On the other side of this sophisticated and technologically-advanced consumer culture is the highly entrenched legacy media structure (TV, print and radio) holding back the advertising and marketing industry.
Foreign agencies often face a stiff competition against domestic agencies that control the market and are virtually competition-free. TV remains the number one media category and the legacy agencies hold exclusive access to media and celebrities.
Creativity is often expressed culturally, not conceptually which has helped shape the intrinsic Japanese culture and created an environment of insularity. And while consumers are exposed to the cutting edge of technology on one hand, when it comes to media, brands and agencies are expected to toe the line for the fear of disrupting the Japanese way of life.
Yet, amid this rather old-fashioned method of media and content consumption, there is a sea-change being seen, predominantly driven by digital and mobile.
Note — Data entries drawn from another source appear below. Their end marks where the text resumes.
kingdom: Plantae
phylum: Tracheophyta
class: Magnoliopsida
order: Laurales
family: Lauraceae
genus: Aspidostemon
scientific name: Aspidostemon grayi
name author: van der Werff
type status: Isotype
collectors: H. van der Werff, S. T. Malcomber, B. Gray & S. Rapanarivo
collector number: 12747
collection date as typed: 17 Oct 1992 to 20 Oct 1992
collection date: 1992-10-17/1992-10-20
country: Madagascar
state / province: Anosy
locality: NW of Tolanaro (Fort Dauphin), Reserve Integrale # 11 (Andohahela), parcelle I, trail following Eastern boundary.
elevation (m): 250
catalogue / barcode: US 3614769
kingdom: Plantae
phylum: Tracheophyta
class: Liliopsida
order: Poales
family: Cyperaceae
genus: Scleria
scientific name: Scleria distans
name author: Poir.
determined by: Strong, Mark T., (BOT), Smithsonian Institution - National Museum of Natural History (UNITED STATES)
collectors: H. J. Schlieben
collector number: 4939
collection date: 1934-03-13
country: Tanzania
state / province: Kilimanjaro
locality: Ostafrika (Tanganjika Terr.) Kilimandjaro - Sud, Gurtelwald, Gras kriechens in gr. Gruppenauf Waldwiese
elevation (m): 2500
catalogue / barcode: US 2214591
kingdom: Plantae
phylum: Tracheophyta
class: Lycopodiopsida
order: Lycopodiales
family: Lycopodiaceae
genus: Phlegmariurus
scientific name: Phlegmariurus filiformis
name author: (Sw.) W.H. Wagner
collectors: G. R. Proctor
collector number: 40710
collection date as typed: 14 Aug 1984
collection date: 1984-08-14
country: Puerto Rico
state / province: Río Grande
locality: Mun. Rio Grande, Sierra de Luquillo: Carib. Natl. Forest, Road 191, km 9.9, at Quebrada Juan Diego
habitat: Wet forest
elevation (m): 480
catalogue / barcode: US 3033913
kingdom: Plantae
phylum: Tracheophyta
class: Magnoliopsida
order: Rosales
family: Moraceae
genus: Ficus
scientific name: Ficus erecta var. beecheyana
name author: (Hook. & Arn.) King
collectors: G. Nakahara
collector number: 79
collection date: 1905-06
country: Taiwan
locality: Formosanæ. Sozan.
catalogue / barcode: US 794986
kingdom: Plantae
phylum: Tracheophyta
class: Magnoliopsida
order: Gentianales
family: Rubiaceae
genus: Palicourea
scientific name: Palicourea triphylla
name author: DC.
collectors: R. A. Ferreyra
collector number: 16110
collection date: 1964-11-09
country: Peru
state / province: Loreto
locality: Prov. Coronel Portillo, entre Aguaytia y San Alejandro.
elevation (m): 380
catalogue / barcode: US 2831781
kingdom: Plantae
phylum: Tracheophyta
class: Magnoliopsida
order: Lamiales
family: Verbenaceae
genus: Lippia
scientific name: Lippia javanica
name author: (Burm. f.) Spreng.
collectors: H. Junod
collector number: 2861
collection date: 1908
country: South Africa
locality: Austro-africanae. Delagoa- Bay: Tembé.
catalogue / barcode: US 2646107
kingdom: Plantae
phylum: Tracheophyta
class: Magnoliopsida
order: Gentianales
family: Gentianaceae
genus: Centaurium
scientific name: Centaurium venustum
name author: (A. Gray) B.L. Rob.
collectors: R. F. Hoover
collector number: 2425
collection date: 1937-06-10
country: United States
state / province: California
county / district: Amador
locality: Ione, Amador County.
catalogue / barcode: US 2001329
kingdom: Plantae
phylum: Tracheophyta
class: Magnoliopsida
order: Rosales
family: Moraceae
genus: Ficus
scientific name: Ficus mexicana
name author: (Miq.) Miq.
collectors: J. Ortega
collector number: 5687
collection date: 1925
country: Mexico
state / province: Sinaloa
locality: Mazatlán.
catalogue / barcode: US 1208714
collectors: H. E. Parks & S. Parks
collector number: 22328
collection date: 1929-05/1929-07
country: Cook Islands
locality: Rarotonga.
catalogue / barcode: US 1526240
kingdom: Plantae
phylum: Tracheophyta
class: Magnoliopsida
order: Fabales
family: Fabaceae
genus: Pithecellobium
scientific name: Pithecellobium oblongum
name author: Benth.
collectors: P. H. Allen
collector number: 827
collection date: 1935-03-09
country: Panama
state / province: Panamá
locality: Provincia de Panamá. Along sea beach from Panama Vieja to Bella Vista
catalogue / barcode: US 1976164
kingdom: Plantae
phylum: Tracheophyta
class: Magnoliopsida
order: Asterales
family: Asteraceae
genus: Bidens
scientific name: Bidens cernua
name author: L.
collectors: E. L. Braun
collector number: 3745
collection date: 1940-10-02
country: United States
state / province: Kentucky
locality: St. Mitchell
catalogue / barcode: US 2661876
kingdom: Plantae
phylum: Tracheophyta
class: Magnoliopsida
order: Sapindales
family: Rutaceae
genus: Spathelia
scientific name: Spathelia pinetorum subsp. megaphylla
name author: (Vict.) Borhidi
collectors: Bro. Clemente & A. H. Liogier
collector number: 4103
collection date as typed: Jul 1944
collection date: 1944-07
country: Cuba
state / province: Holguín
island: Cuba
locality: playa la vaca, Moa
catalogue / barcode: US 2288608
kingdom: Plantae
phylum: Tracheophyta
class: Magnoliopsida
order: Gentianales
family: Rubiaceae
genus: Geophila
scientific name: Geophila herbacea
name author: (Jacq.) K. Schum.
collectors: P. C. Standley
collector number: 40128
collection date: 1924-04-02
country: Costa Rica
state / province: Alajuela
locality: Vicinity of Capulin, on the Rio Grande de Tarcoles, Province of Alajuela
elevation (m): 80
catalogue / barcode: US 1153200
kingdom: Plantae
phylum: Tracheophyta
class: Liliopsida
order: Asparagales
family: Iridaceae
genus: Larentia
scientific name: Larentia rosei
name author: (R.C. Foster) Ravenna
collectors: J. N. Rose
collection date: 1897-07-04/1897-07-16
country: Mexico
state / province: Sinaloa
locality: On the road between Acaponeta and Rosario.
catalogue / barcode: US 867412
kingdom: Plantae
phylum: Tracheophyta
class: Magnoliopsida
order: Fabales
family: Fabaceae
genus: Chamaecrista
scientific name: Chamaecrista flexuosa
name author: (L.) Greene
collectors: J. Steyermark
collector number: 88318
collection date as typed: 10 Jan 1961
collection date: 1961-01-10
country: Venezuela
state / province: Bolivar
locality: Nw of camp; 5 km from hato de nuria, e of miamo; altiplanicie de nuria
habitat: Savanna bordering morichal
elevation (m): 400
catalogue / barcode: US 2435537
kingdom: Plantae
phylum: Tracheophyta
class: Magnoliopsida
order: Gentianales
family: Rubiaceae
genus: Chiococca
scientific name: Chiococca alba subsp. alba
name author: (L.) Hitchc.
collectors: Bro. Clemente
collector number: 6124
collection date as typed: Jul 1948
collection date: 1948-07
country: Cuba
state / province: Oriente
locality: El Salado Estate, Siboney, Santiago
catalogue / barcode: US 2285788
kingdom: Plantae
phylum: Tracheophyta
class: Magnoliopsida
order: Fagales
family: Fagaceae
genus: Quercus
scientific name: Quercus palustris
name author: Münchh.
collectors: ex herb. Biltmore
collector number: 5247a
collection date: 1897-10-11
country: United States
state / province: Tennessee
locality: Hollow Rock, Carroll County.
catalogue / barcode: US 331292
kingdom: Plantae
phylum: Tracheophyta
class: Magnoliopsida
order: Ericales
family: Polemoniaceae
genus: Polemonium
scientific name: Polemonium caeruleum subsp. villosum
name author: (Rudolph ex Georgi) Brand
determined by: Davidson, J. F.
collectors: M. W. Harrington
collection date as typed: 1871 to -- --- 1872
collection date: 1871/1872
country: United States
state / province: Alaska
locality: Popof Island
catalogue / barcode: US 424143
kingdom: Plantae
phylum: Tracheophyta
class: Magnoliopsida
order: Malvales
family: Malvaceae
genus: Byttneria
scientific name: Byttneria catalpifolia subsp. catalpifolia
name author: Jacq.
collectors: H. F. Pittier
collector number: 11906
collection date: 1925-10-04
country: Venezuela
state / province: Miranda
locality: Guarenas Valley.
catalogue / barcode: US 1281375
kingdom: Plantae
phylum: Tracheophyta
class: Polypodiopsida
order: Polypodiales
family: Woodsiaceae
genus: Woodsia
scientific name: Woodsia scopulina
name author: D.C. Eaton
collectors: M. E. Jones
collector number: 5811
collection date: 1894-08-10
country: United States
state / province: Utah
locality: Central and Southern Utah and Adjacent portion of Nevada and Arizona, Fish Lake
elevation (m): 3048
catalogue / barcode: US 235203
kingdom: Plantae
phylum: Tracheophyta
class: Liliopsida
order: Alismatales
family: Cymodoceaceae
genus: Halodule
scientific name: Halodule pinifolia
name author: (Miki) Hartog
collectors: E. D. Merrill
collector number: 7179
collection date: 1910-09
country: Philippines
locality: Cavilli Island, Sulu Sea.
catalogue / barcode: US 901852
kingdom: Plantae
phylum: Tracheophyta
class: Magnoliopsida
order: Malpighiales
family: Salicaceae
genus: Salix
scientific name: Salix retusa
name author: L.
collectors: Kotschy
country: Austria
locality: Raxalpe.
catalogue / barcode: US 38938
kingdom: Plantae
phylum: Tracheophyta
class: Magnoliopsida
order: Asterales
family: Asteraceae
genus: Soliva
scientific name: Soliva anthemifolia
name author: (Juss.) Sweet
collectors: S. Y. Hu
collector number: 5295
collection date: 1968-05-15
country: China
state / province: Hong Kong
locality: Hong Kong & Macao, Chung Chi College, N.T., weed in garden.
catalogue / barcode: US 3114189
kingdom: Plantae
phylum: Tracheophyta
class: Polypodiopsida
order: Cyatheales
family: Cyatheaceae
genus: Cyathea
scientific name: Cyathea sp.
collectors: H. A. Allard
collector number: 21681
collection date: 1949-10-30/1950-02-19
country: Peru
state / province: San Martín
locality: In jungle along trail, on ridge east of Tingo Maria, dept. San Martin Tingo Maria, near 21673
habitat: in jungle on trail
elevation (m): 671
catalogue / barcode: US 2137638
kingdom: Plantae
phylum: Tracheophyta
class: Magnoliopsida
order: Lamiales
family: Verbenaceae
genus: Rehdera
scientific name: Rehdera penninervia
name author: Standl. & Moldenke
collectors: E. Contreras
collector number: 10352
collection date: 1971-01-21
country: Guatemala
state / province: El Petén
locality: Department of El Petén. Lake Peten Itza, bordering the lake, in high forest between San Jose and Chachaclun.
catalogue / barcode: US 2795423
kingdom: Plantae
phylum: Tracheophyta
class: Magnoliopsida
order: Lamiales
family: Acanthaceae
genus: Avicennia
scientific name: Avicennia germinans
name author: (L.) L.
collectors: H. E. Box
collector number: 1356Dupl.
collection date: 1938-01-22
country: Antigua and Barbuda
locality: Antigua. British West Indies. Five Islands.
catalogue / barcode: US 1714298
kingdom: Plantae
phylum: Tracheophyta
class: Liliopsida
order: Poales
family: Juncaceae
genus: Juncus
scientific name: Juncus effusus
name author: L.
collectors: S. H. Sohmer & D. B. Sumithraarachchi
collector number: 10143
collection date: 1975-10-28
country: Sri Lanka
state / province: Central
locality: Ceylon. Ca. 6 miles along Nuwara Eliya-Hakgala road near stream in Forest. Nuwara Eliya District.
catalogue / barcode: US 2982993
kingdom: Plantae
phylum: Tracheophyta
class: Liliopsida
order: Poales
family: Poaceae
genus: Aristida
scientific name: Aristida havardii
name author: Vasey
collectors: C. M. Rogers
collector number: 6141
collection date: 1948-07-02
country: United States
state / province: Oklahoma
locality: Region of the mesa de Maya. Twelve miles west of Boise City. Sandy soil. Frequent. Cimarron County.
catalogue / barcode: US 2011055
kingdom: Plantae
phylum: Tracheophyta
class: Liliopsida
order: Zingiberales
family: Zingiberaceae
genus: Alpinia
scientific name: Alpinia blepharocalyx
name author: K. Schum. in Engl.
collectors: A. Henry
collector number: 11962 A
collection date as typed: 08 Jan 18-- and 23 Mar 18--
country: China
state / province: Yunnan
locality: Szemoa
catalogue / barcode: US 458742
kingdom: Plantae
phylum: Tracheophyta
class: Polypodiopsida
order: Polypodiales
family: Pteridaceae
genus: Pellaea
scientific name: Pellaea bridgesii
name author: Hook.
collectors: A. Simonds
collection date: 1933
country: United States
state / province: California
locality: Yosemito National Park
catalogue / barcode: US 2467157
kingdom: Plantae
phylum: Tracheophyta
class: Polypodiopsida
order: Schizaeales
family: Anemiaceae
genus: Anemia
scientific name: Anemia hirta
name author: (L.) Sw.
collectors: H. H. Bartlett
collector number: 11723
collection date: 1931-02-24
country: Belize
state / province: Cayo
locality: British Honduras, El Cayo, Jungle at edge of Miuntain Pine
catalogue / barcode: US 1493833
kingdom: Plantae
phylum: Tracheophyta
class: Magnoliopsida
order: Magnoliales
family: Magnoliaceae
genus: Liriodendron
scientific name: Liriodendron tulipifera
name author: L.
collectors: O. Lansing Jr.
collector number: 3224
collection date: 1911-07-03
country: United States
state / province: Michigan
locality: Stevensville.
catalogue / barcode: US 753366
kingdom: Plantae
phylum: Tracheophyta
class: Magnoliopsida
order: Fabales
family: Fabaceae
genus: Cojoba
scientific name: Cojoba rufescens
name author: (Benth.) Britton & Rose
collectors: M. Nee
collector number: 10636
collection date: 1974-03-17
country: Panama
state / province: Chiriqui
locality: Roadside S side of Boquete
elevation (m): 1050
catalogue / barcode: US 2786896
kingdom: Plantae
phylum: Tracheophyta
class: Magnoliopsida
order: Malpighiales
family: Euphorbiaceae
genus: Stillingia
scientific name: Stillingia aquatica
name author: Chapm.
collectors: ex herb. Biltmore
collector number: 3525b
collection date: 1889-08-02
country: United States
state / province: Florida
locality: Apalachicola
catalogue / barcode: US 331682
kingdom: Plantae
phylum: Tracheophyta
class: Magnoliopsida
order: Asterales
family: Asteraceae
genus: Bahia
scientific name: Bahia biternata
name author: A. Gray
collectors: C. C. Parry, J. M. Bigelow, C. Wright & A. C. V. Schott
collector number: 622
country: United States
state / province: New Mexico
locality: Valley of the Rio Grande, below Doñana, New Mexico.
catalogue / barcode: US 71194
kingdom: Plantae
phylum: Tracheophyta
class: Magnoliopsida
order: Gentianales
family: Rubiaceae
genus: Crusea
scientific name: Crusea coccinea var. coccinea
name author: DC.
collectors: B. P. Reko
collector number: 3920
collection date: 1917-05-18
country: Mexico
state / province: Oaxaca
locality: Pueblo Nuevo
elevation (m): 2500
The country, which is the third largest economy after behemoths US and China, is also the world’s fourth largest in internet population with 73.6m users and home to a 102m strong mobile audience who are spending more time engaged with the internet content (source: ComScore). This trend is leading to not only more ad dollars being assigned to digital and mobile but also bringing disruptive changes to the legacy media space.